Вырыли мы руками глубокую яму, сложили туда документы, под корень, засыпали, замаскировали всё и разошлись. Я двое суток шла домой. По дороге я просила людей дать мне переночевать, представлялась беженкой. И люди пустили, даже никто не спросил, куда я иду. Абсолютно никто ничем не интересовался. Люди в страхе были, потому что вчера зашли немцы и румыны. И что будет дальше — непонятно.
На третьи сутки я добралась домой. Огородами прошла во двор и смотрю: стоит каруца (румынская телега — прим. «Нового Калининграда.Ru») и лошади привязанные около нее. Оказалось, что это румыны. Я постояла, боялась идти. А потом потихонечку зашла на летнюю кухню. А мама там. Она так обрадовалась: «Наташа, спрячься, давай я тебя спрячу». Спрятала она меня за сено, где корова стояла. Румыны к вечеру ушли, я вылезла из сена.
Вот так я и оказалась на оккупированной территории на своей собственной родной земле. Это был 1941 год. Жили мы, как мыши в норках, боялись выходить, боялись разговаривать, общаться, да и в принципе друг друга боялись.

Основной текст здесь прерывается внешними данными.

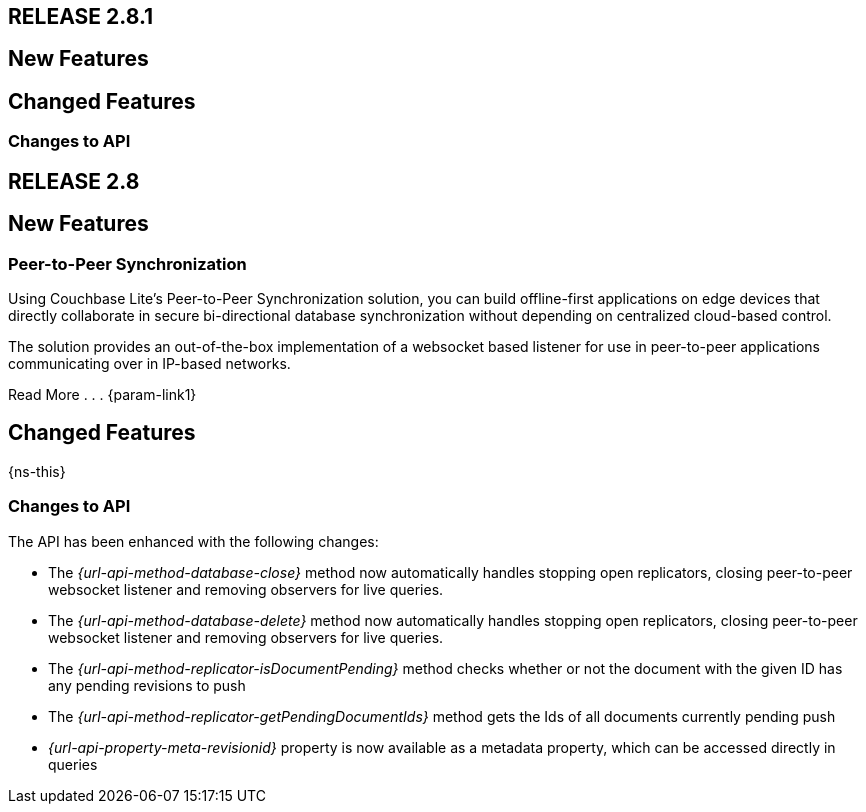 // BEGIN tagged-inclusions -- CBL change log
// Contains details on changes to features, behaviors, api or config for all platforms

== RELEASE 2.8.1
// tag::full-2-8-1[]

// tag::all-2-8-1[]
== New Features
// tag::all-new-2-8-1[]
// end::all-new-2-8-1[]
// tag::all-changed-2-8-1[]
== Changed Features
// tag::all-changed-features-2-8-1[]
// {ns-this}

// end::all-changed-features-2-8-1[]
=== Changes to API
// tag::all-changed-api-2-8-1[]
// end::all-changed-api-2-8-1[]
// end::all-changed-2-8-1[]
// end::all-2-8-1[]
// tag::java-2-8-1[]
// end::java-2-8-1[]
// end::full-2-8-1[]

== RELEASE 2.8
// tag::full-2-8[]

// tag::all--2-8[]
== New Features
// tag::all-new-2-8[]

// tag::all-new-p2p-2-8[]
=== Peer-to-Peer Synchronization
Using Couchbase Lite's Peer-to-Peer Synchronization solution, you can build offline-first applications on edge devices that directly collaborate in secure bi-directional database synchronization without depending on centralized cloud-based control.

The solution provides an out-of-the-box implementation of a websocket based listener for use in peer-to-peer applications communicating over in IP-based networks.

Read More . . . {param-link1}

// end::all-new-p2p-2-8[]
// end::all-new-2-8[]

// tag::all-changed-2-8[]
== Changed Features
// tag::all-changed-features-2-8[]
{ns-this}

// end::all-changed-features-2-8[]
=== Changes to API
// tag::all-changed-api-2-8[]
The API has been enhanced with the following changes:

* The _{url-api-method-database-close}_ method now automatically handles stopping open replicators, closing peer-to-peer websocket listener and removing observers for live queries.
* The _{url-api-method-database-delete}_ method
now automatically handles stopping open replicators, closing peer-to-peer websocket listener and removing observers for live queries.
* The _{url-api-method-replicator-isDocumentPending}_ method checks whether or not the document with the given ID has any pending revisions to push
* The _{url-api-method-replicator-getPendingDocumentIds}_ method gets the Ids of all documents currently pending push
* _{url-api-property-meta-revisionid}_ property is now available as a metadata property, which can be accessed directly in queries

// end::all-changed-api-2-8[]
// end::all-changed-2-8[]


// end::all-2-8[]

// tag::java-2-8[]

// end::java-2-8[]

// end::full-2-8[]

// END tagged-inclusions -- CBL change log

Не знали, кто чем дышит, кто что думает. Однако больше всего мы боялись татар, село-то татарское было. До нас стали слухи доходить, что все парни, с которыми мы дружили, пошли в полицию. Татар же в советскую армию не брали, вот они и пошли служить в полицию. Так прошел 1941 года.
В 1942 году мы подросли и повзрослели. Уже немного осмелели, начали друг с другом встречаться, обмениваться какими-то мыслями. Очень тяжело и боязно мы жили этот год.
Доверия к людям не было. Уже с теми, кого мы хорошо знали, можно было перекинуться какими-то серьезными слухами, сведениями. У меня были друзья — Коля и Толик Поляковы и Петя Малиев. Вот у Коли был такой небольшой приемник, мы слушали Совинформбюро. Там передавали, что происходит на фронтах. Мы эту информацию слушали и передавали партизанам. Тогда мы еще не знали , что мы уже являемся участниками подпольной партизанской группы.